- PROBLEMS AND TASKS -
A – In the abstract on volumetric path construction, what is the efficiency of Monte Carlo methods said to be directly linked to?
B – Name every factor that the abstract on volumetric path construction says influences path construction.
C – Carry on the abstract on guided volumetric path construction from its final sentence.

- SELECTION -
-- -- --

Publication at Faculty of Mathematics and Physics |
2019

Abstract

The efficiency of Monte Carlo methods, commonly used to render participating media, is directly linked to the manner in which random sampling decisions are made during path construction. Notably, path construction is influenced by scattering direction and distance sampling, Russian roulette, and splitting strategies.

We present a consistent suite of volumetric path construction techniques where all these sampling decisions are guided by a cached estimate of the adjoint transport solution. The proposed strategy is based on the theory of zero-variance path sampling schemes, accounting for the spatial and directional variation in volumetric transport.

-- -- --

- DATASET ENTRIES -
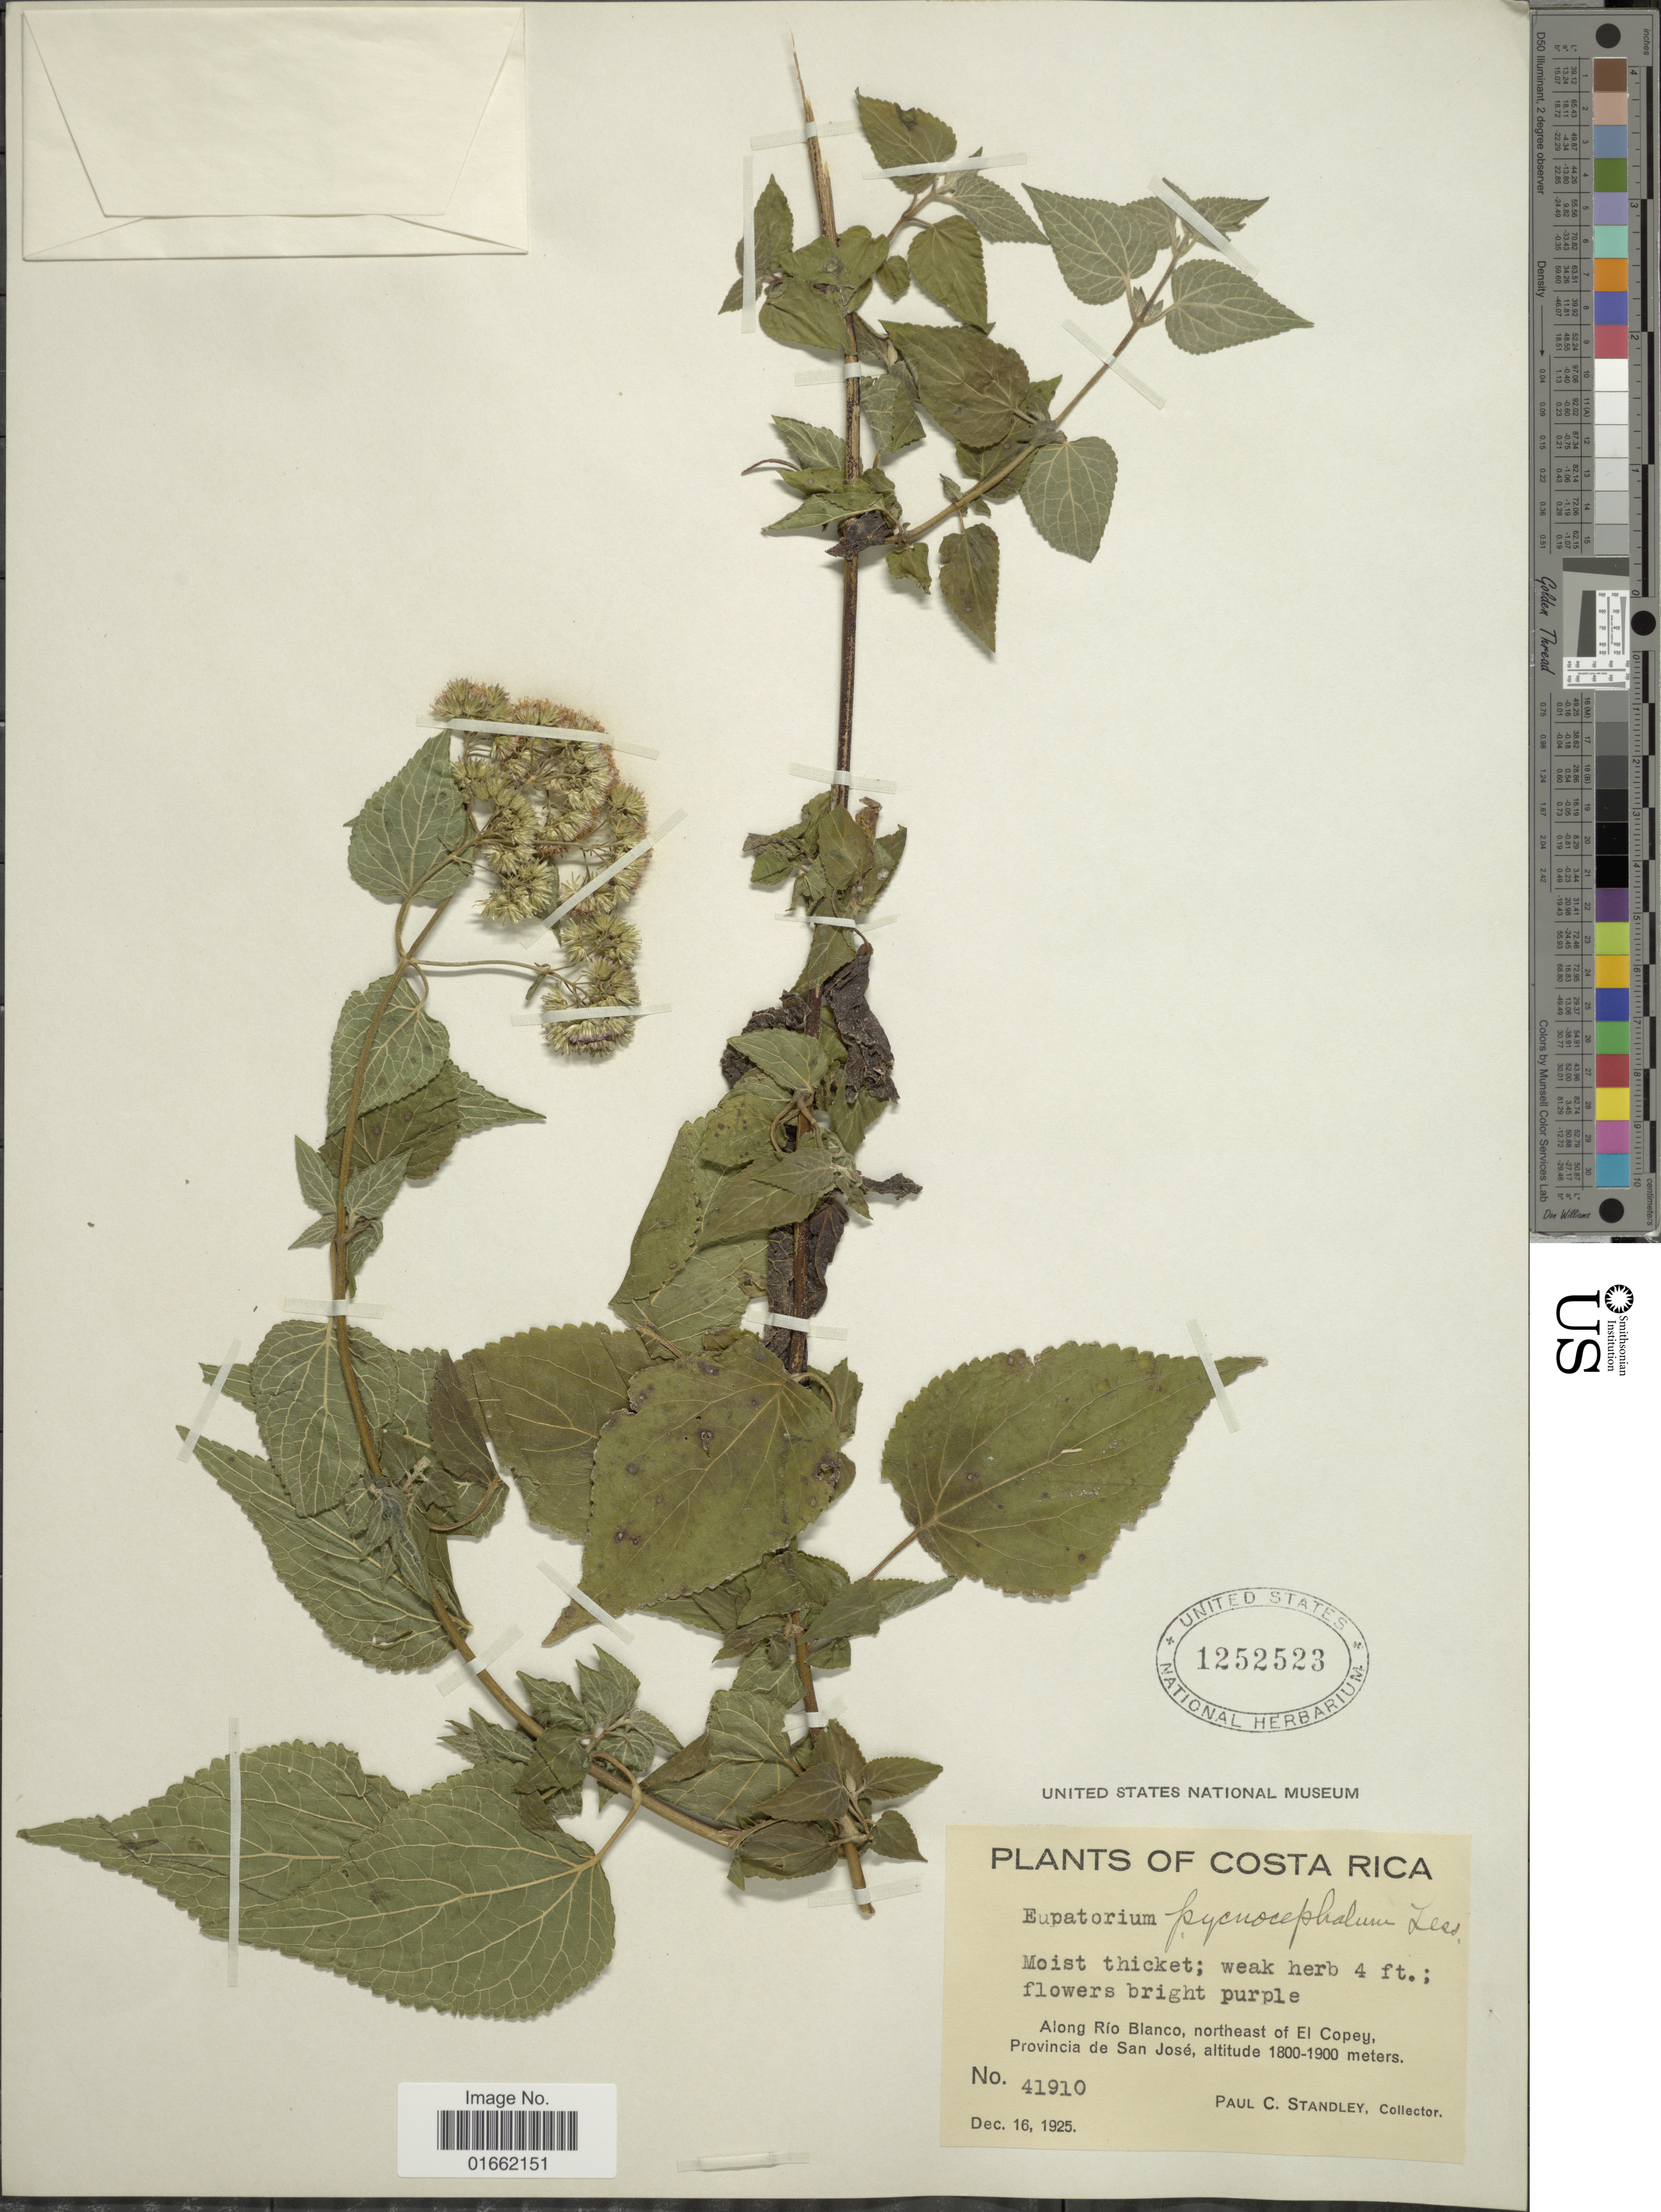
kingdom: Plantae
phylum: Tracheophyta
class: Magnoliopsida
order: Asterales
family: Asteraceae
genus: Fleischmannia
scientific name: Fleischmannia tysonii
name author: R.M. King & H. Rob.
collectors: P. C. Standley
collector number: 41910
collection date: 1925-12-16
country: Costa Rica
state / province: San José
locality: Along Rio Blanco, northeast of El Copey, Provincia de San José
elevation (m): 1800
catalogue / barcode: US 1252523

-- -- --

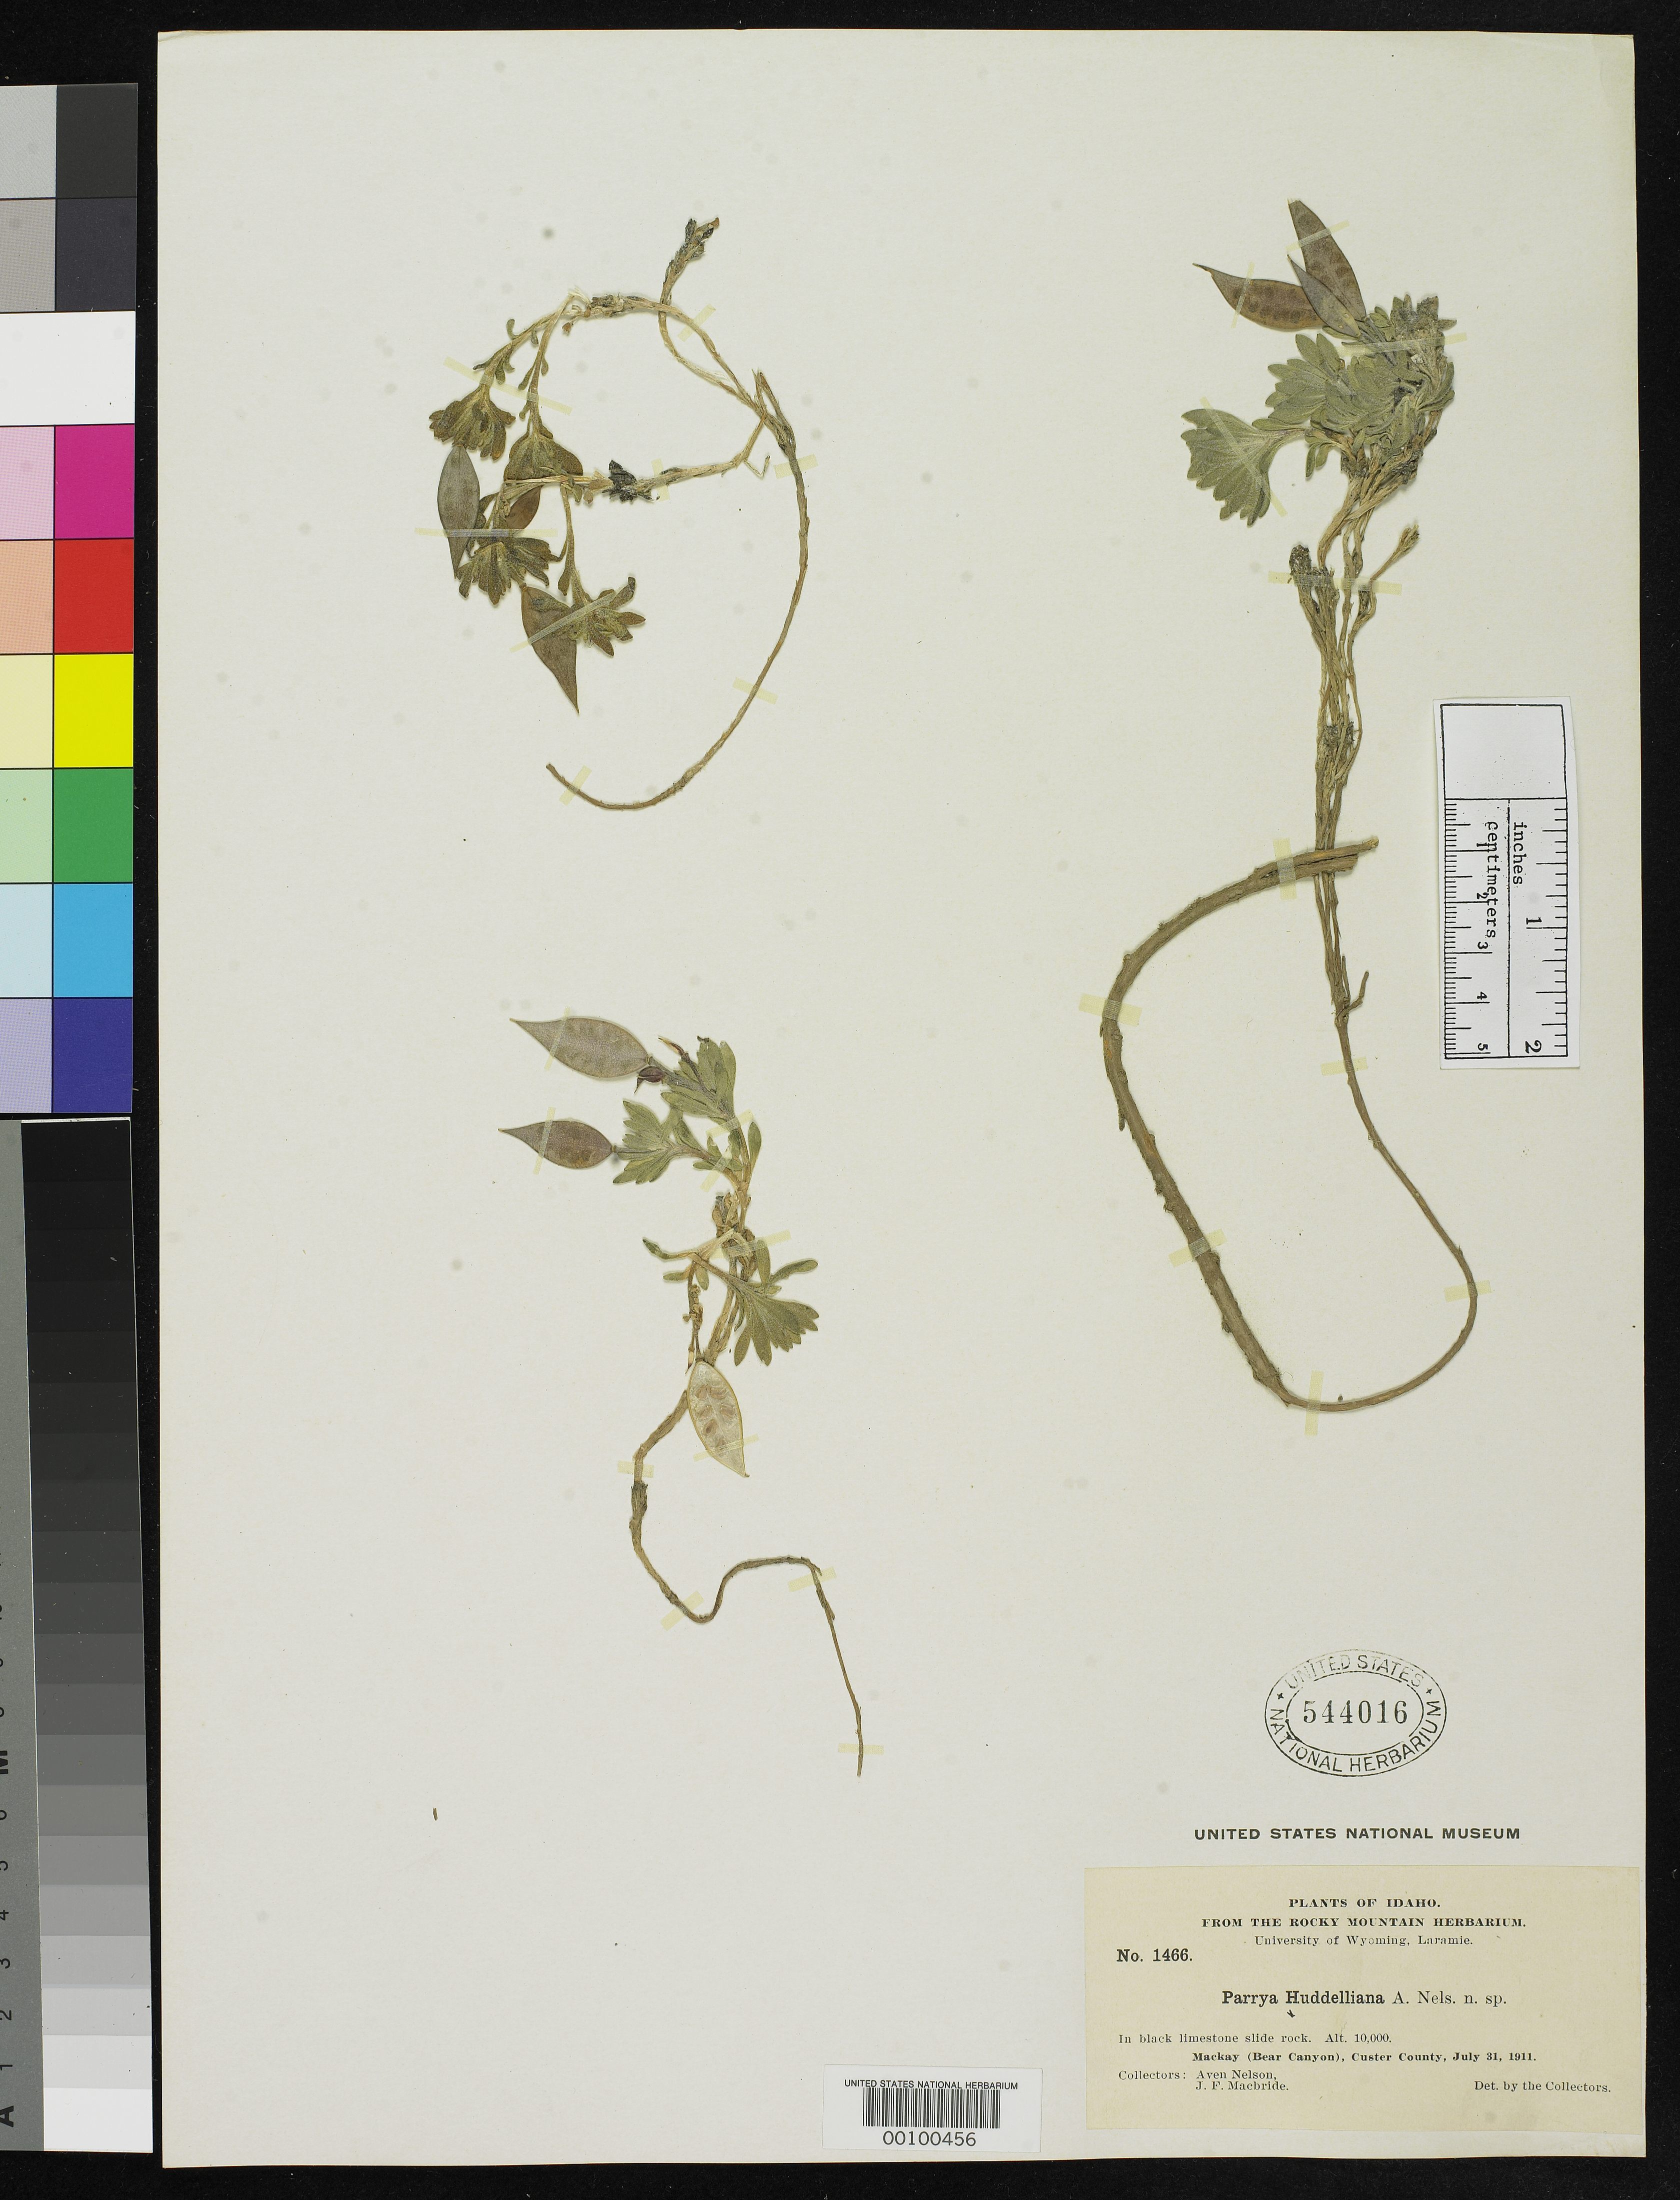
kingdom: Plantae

-- -- --

- TASK RESULTS -
A – The manner in which random sampling decisions are made during path construction.

B – Scattering direction sampling, distance sampling, Russian roulette, and splitting strategies.

C –
Our key technical contribution, enabling the use of this approach in the context of volume light transport, is a novel guiding strategy for sampling the particle collision distance proportionally to the product of transmittance and the adjoint transport solution (e.g., in-scattered radiance). Furthermore, scattering directions are likewise sampled according to the product of the phase function and the incident radiance estimate.

Combined with guided Russian roulette and splitting strategies tailored to volumes, we demonstrate about an order-of-magnitude error reduction compared to standard unidirectional methods. Consequently, our approach can render scenes otherwise intractable for such methods, while still retaining their simplicity (compared to, e.g., bidirectional methods).